The green and infrastructure drilling space continues to grow with significant data network upgrades throughout developed cities, energy efficiency upgrades, and public capital allocated to larger projects such as fiber optics network and high-speed network upgrades for $4.7 billion in BC through to 2020.

A conference call to review financials is planned for Monday, April 29, 2019 at 4:00 p.m. Eastern Time. Dial-in numbers are 647-689-4231 or 1-833-297-9922. All our earnings calls are also archived online at www.energold.com under the Investors tab and Earnings Calls Archive page.


Energold Drilling Corp. is a leading global specialty drilling company that services the mining, energy, infrastructure, geothermal, water and manufacturing sectors in 24 countries. Specializing in a socially and environmentally sensitive approach to drilling, Energold provides a comprehensive range of drilling services from early stage exploration to onsite operations as well as manufacturing.

On behalf of the Directors of Energold Drilling Corp.,

Frederick W. Davidson”
President, CEO

Jerry Huang -- Chief Financial Officer (604) 681-9501 or via email at

1100 - 543 Granville St.
Vancouver, BC V6C 1X8
Telephone 604 681 9501
Facsimile 604 681 6813

Neither TSX Venture Exchange nor its Regulation Services Provider (as that term is defined in the policies of the TSX Venture Exchange) accepts responsibility for the adequacy or accuracy of this release.

Cautionary Note Regarding Forward-Looking Statements:

Some statements in this news release contain forward-looking information. These statements include, but are not limited to, statements with respect to proposed activities, work programs and future expenditures.
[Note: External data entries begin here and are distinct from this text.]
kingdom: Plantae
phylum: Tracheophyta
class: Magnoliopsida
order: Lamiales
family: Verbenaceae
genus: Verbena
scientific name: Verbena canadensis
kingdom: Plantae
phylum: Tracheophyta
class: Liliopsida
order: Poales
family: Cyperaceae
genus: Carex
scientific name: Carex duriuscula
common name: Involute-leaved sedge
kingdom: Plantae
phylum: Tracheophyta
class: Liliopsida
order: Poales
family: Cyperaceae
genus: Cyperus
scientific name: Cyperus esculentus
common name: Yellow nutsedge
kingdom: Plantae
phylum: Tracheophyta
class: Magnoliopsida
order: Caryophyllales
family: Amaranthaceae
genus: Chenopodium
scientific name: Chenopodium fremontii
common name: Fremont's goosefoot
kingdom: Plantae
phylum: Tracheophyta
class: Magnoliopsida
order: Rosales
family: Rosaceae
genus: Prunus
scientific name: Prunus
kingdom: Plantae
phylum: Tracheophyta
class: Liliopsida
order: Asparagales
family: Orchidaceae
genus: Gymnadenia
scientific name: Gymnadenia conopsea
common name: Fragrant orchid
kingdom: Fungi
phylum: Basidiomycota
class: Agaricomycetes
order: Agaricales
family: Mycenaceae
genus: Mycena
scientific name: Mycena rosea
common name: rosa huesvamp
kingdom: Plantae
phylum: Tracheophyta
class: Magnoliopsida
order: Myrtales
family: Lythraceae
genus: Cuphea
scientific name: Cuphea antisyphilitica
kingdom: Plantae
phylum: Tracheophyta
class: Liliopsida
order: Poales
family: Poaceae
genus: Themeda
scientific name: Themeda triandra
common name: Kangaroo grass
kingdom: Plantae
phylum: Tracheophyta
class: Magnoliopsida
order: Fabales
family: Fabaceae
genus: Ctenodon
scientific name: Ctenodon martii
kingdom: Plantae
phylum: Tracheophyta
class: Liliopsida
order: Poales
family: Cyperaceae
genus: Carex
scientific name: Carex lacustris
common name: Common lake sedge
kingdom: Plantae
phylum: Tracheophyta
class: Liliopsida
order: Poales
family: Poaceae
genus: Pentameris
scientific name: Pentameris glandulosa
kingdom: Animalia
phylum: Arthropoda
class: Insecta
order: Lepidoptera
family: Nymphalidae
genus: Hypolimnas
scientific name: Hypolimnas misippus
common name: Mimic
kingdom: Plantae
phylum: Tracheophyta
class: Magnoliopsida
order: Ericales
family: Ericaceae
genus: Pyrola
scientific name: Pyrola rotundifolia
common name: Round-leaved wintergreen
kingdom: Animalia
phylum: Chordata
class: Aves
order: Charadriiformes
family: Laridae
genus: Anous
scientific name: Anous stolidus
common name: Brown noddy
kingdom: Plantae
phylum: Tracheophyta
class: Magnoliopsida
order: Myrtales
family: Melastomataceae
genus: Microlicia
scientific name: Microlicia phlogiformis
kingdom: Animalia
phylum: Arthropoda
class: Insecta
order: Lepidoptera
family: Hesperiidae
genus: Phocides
These statements address future events and conditions and, as such, involve known and unknown risks, uncertainties and other factors which may cause the actual results, performance or achievements to be materially different from any future results, performance or achievements expressed or implied by the statements. Such factors include, among others, the effects of general economic conditions, a reduction in the demand for the Company's drilling services, the price of commodities, changing foreign exchange rates, actions by government authorities, the failure to find economically viable acquisition targets, title matters, environmental matters, reliance on key personnel, the ability for operational and other reasons to complete proposed activities and work programs, the need for additional financing and the timing and amount of expenditures. Energold Drilling Corp. does not assume the obligation to update any forward-looking statement.